“Jobs Act” per i giudici il “demansionamento” è retroattivo

“Jobs Act” per i giudici il “demansionamento” è retroattivo

demansionamentoMan mano che il tempo passa, gli effetti reali del “Jobs Act” si ripercuotono sula vita dei cittadini e i nodi vengono al pettine. Uno degli aspetti più “odiosi” della nuova legge è senz’altro il “demansionamento”, anche perché insinua il (legittimo) sospetto che possa essere usato come arma di ricatto da parte del superiore per ottenere ad esempio prestazioni “particolari”.

il decreto legislativo n. 81 del 15 giugno 2015, entrato in vigore il 25 giugno 2015, meglio noto come “Jobs Act” ha introdotto una nuova e più permissiva normativa in materia di ius variandi ex art. 2103 c.c.

La vecchia legge consentiva una variazione in negativo della mansione a condizione che le nuove mansioni fossero “equivalenti alle ultime effettivamente svolte”, il “Jobs Act” invece permette l’assegnazione di “mansioni riconducibili allo stesso livello e categoria legale di inquadramento delle ultime effettivamente svolte” cioè tecnicamente si può fare tornare il dipendente alla mansione della prima assunzione. Una differenza di non poco conto.

Renzi ed il suo governo si erano affrettati a precisare che la nuova norma è applicabile solo ai nuovi contratti, i vecchi assunti quindi, non correvano nessun rischio in tal senso.

A smentire ancora una volta “l’allegra combriccola” del governo, ci ha pensato con la sentenza del 30/9/2015 il giudice del lavoro del Tribunale di Roma  (qui la sentenza in PDF) che è di avviso totalmente diverso: “premesso che, in difetto di qualsiasi norma transitoria, sicuramente la descritta novella legislativa si applica anche ai rapporti di lavoro già in corso alla data della sua entrata in vigore, resta da appurare se essa abbia rilevanza rispetto a mutamenti di mansioni disposti (come quello oggetto della presente controversia) prima del 25 giugno 2015 e in atto ancora dopo quella data. Ritiene il Tribunale che all’interrogativo debba darsi risposta affermativa”.
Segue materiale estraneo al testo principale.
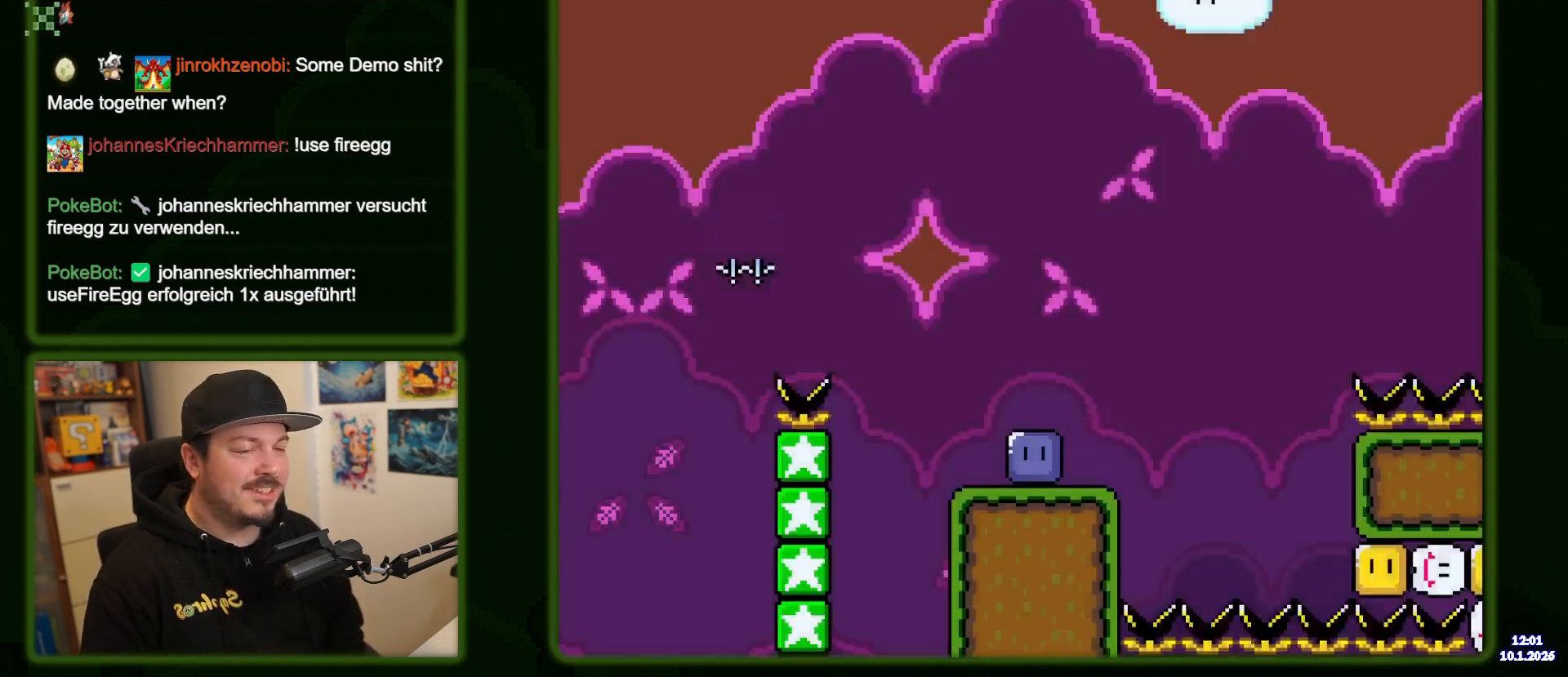
Gameplay with a controller (Nintendo layout); each line is a JSON object with the inputs held at the frame after it. "events" lists button and stick changes between this image and that frame as [ms after this image, input, new state], when the widget could be followed in between. Not read: L3 R3 START.
{"buttons": ["B", "Y", "DPAD_LEFT"], "events": [[467, "DPAD_LEFT", "down"]]}
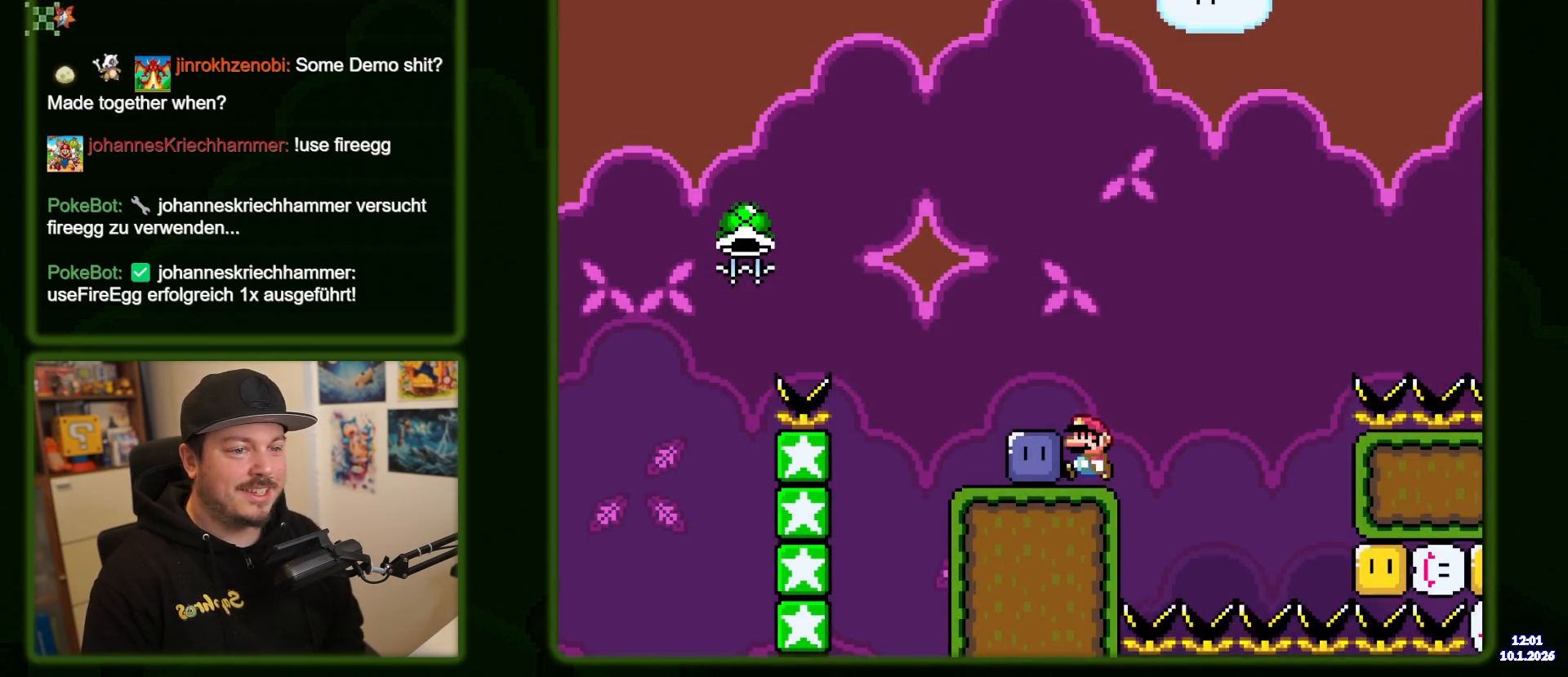
{"buttons": ["B", "Y", "DPAD_LEFT"], "events": [[67, "B", "up"], [83, "Y", "up"], [200, "Y", "down"], [283, "Y", "up"], [350, "Y", "down"], [450, "B", "down"]]}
In effetti, osserva il giudice romano, “il demansionamento del lavoratore costituisce una sorta di illecito “permanente”, nel senso che esso si attua e si rinnova ogni giorno in cui il dipendente viene mantenuto a svolgere mansioni inferiori rispetto a quelle che egli, secondo legge e contratto, avrebbe diritto di svolgere. Conseguentemente, la valutazione della liceità o meno della condotta posta in essere dal datore di lavoro nell’esercizio del suo potere di assegnare e variare (a certe condizioni) le mansioni che il dipendente è chiamato ad espletare va necessariamente compiuta con riferimento alla disciplina legislativa e contrattuale vigente giorno per giorno; con l’ulteriore conseguenza che l’assegnazione di determinate mansioni che deve essere considerata illegittima in un certo momento, può non esserlo più in un momento successivo”.

Ovviamente questo è solo il primo grado di giudizio – ma immediatamente applicabile – sicuramente ci saranno altri ricorsi e la parola finale, come sempre spetterà alla Cassazione, ma “se son rose… fioriranno”.

Quindi dopo la sentenza della Corte di Cassazione sulla non applicazione dell’art. 18 anche ai dipendenti pubblici, un’altra tegola si abbatte sul governo – o meglio si abbatte sui lavoratori – cosà dirà ora Renzi?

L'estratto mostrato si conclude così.